Work instruction: Pick out every line in the records below that contains the word "nowego", and copy each one.

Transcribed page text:
Content starts

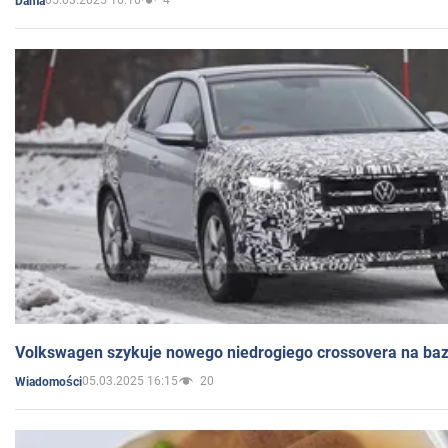
05.03.2025 16:16
4
Dama
Volkswagen szykuje nowego niedrogiego crossovera na bazi
05.03.2025 16:15
20
Wiadomości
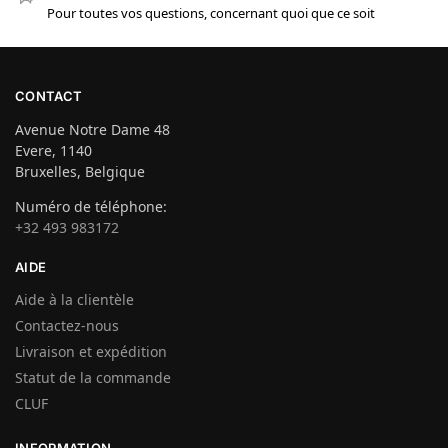
Pour toutes vos questions, concernant quoi que ce soit
CONTACT
Avenue Notre Dame 48
Evere, 1140
Bruxelles, Belgique
Numéro de téléphone:
+32 493 983172
AIDE
Aide à la clientèle
Contactez-nous
Livraison et expédition
Statut de la commande
CLUF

Content ends

Answer box:
Volkswagen szykuje nowego niedrogiego crossovera na bazi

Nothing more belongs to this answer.